La première expérience qu'elle en a faite lui laissera peut-être l'un des souvenirs les plus heureux de sa récente histoire.

Carburant

Le 21 novembre 1973, le Conseil fédéral décide d'interdire, pour les trois dimanches qui suivront, toute circulation automobile. On prévoit, naturellement, un certain nombre d'exceptions en faveur des transports publics, des voitures de police et de pompiers, des taxis et des citoyens qui, astreints à un travail dominical, doivent parcourir de longues distances par leurs propres moyens. Il n'empêche que, ce 26 novembre, à 3 heures du matin, le pays n'en croit pas ses oreilles. Un silence extraordinaire est tombé sur les villes. Et, dès le jour venu, voici que s'organise une espèce de réjouissance populaire. Les familles en promenade se sont emparées des chaussées, où les enfants se grisent de patin à roulettes et de caisse à savon. On s'interpelle, on rit, on apostrophe sans aménité les rares véhicules munis d'une autorisation : révolte sans lendemain, mais révolte quand même, contre l'idole automobile.
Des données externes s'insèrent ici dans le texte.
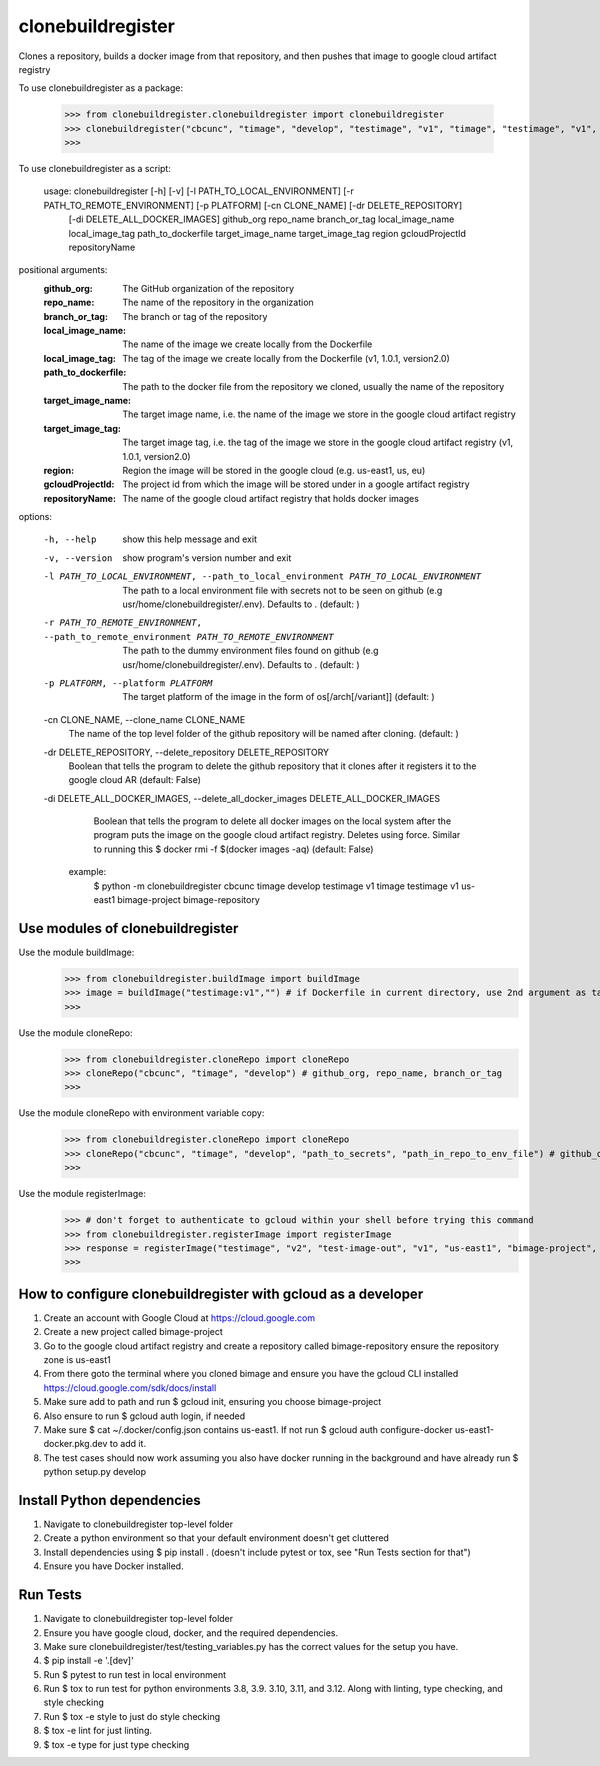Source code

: 
******************
clonebuildregister
******************

Clones a repository, builds a docker image from that repository, and then pushes that image to google cloud artifact registry
 
To use clonebuildregister as a package:

    >>> from clonebuildregister.clonebuildregister import clonebuildregister
    >>> clonebuildregister("cbcunc", "timage", "develop", "testimage", "v1", "timage", "testimage", "v1", "us-east1", "bimage-project", "bimage-repository")
    >>>

To use clonebuildregister as a script:

    usage: clonebuildregister [-h] [-v] [-l PATH_TO_LOCAL_ENVIRONMENT] [-r PATH_TO_REMOTE_ENVIRONMENT] [-p PLATFORM] [-cn CLONE_NAME] [-dr DELETE_REPOSITORY]
                          [-di DELETE_ALL_DOCKER_IMAGES]
                          github_org repo_name branch_or_tag local_image_name local_image_tag path_to_dockerfile target_image_name target_image_tag region
                          gcloudProjectId repositoryName


positional arguments:
  :github_org:            The GitHub organization of the repository
  :repo_name:             The name of the repository in the organization
  :branch_or_tag:         The branch or tag of the repository
  :local_image_name:      The name of the image we create locally from the Dockerfile
  :local_image_tag:       The tag of the image we create locally from the Dockerfile (v1, 1.0.1, version2.0)
  :path_to_dockerfile:    The path to the docker file from the repository we cloned, usually the name of the repository
  :target_image_name:     The target image name, i.e. the name of the image we store in the google cloud artifact registry
  :target_image_tag:      The target image tag, i.e. the tag of the image we store in the google cloud artifact registry (v1, 1.0.1, version2.0)
  :region:                Region the image will be stored in the google cloud (e.g. us-east1, us, eu)
  :gcloudProjectId:       The project id from which the image will be stored under in a google artifact registry
  :repositoryName:        The name of the google cloud artifact registry that holds docker images

options:

  -h, --help            show this help message and exit

  -v, --version         show program's version number and exit

  -l PATH_TO_LOCAL_ENVIRONMENT, --path_to_local_environment PATH_TO_LOCAL_ENVIRONMENT
                        The path to a local environment file with secrets not to be seen on github (e.g usr/home/clonebuildregister/.env). Defaults to . (default: )

  -r PATH_TO_REMOTE_ENVIRONMENT, --path_to_remote_environment PATH_TO_REMOTE_ENVIRONMENT
                        The path to the dummy environment files found on github (e.g usr/home/clonebuildregister/.env). Defaults to . (default: )

  -p PLATFORM, --platform PLATFORM
                        The target platform of the image in the form of os[/arch[/variant]] (default: )

  -cn CLONE_NAME, --clone_name CLONE_NAME
                        The name of the top level folder of the github repository will be named after cloning. (default: )

  -dr DELETE_REPOSITORY, --delete_repository DELETE_REPOSITORY
                        Boolean that tells the program to delete the github repository that it clones after it registers it to the google cloud AR (default: False)

  -di DELETE_ALL_DOCKER_IMAGES, --delete_all_docker_images DELETE_ALL_DOCKER_IMAGES
                        Boolean that tells the program to delete all docker images on the local system after the program puts the image on the google cloud artifact registry. Deletes using force. Similar to running this $ docker rmi -f $(docker images -aq) (default: False)

    example:
        $ python -m clonebuildregister cbcunc timage develop testimage v1 timage testimage v1 us-east1 bimage-project bimage-repository

Use modules of clonebuildregister
*********************************
Use the module buildImage:
    >>> from clonebuildregister.buildImage import buildImage
    >>> image = buildImage("testimage:v1","") # if Dockerfile in current directory, use 2nd argument as target directory
    >>>
Use the module cloneRepo:
    >>> from clonebuildregister.cloneRepo import cloneRepo
    >>> cloneRepo("cbcunc", "timage", "develop") # github_org, repo_name, branch_or_tag
    >>>
Use the module cloneRepo with environment variable copy:
    >>> from clonebuildregister.cloneRepo import cloneRepo
    >>> cloneRepo("cbcunc", "timage", "develop", "path_to_secrets", "path_in_repo_to_env_file") # github_org, repo_name, branch_or_tag
    >>>
Use the module registerImage:
    >>> # don't forget to authenticate to gcloud within your shell before trying this command
    >>> from clonebuildregister.registerImage import registerImage
    >>> response = registerImage("testimage", "v2", "test-image-out", "v1", "us-east1", "bimage-project", "bimage-repository")
    >>> 

How to configure clonebuildregister with gcloud as a developer
**************************************************************
1. Create an account with Google Cloud at https://cloud.google.com 
2. Create a new project called bimage-project
3. Go to the google cloud artifact registry and create a repository called bimage-repository ensure the repository zone is us-east1
4. From there goto the terminal where you cloned bimage and ensure you have the gcloud CLI installed https://cloud.google.com/sdk/docs/install
5. Make sure add to path and run $ gcloud init, ensuring you choose bimage-project
6. Also ensure to run $ gcloud auth login, if needed
7. Make sure $ cat ~/.docker/config.json contains us-east1. If not run $ gcloud auth configure-docker us-east1-docker.pkg.dev to add it.
8. The test cases should now work assuming you also have docker running in the background and have already run $ python setup.py develop

Install Python dependencies
***************************
1. Navigate to clonebuildregister top-level folder
2. Create a python environment so that your default environment doesn't get cluttered
3. Install dependencies using $ pip install . (doesn't include pytest or tox, see "Run Tests section for that")
4. Ensure you have Docker installed.

Run Tests
*********
1. Navigate to clonebuildregister top-level folder
2. Ensure you have google cloud, docker, and the required dependencies.
3. Make sure clonebuildregister/test/testing_variables.py has the correct values for the setup you have.
4. $ pip install -e '.[dev]'
5. Run $ pytest to run test in local environment
6. Run $ tox to run test for python environments 3.8, 3.9. 3.10, 3.11, and 3.12. Along with linting, type checking, and style checking
7. Run $ tox -e style to just do style checking
8. $ tox -e lint for just linting.
9. $ tox -e type for just type checking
Aussi, bien que l'économie de carburant soit fort mince, pour ne pas dire hypothétique, un groupe de jeunes Alémaniques annonce qu'il va lancer une initiative fédérale en vue de maintenir, par hygiène physique et mentale, l'interdiction de rouler un dimanche par mois pendant toute l'année.

Le prix de l'essence reste, par rapport aux autres pays, assez bas. Mais le fossé se comble très vite. Un duel assez spectaculaire oppose le conseiller national Leo Schürmann, Monsieur Prix, aux importateurs de carburant. Il les empêche, six mois durant, de modifier leurs tarifs. Vers le 17 octobre 1973, l'autorité doit plier devant les lois du marché. Elle admet une première augmentation de 2 centimes par litre. En janvier 1974, ce seront 7 centimes supplémentaires. Et, en mars, 12 centimes.

Entraves

Ce même mois, le Conseil fédéral porte à 130 km/h le plafond de la vitesse autorisée sur les autoroutes. La limite reste, sur les routes ordinaires, à 100 km/h. Une enquête officielle montre que ces entraves à la liberté du conducteur ont épargné son sang : la statistique des accidents a fait un recul de 9 %, celle des cas mortels de 16 %.

Mais le réseau routier ne se développe pas à la cadence prévue. Il s'en faut ! L'autoroute de la vallée du Rhône (Lausanne-Brigue) sera achevée en 1988 seulement. La liaison Vevey-Berne, elle, ne sera prête qu'en 1979. Or, elle constituera très probablement l'axe principal entre la Suisse romande et la Suisse allemande. En effet, l'autoroute qui devait relier Lausanne à Berne par Yverdon se heurte à des oppositions toujours plus fortes. D'une part, parce qu'elle passerait par la rive sud du lac de Neuchâtel, réserve naturelle où abondent les arbres, les roseaux et les oiseaux (la protection de la nature commence à peser d'un poids très lourd et très nouveau) ; d'autre part, parce que sonne l'heure des ambitions restreintes et des économies inévitables. Les collectivités publiques accumulent d'inquiétants déficits.

Un gouvernement très rajeuni va devoir affronter ces temps ingrats. En octobre 1973, fait exceptionnel, trois conseillers fédéraux ont présenté leur démission pour la fin de l'année : le chef du département des Finances, Nello Celio (radical), un Tessinois débordant d'intelligence et de charme, encore qu'il n'ait pas eu les moyens de préserver l'équilibre de ses budgets ; le chef du département de l'Intérieur, Hans Peter Tschudi (socialiste), un Bâlois qui a dissimulé sous une modestie un peu grise une formidable capacité de travail et de décision ; enfin, le chef du département des Transports, des Communications et de l'Énergie, Roger Bonvin (démocrate-chrétien), un Valaisan dont le passage à l'exécutif suprême n'aura pas laissé de traces impérissables, mais qui aura toujours bénéficié de larges sympathies populaires.

Successions

Le remplacement de ces trois hommes pose un problème d'une délectable complication politique : il faut leur trouver des successeurs de très large carrure, sans négliger les places acquises au gouvernement par leurs partis, et, bien entendu, sans léser non plus les droits des régions linguistiques.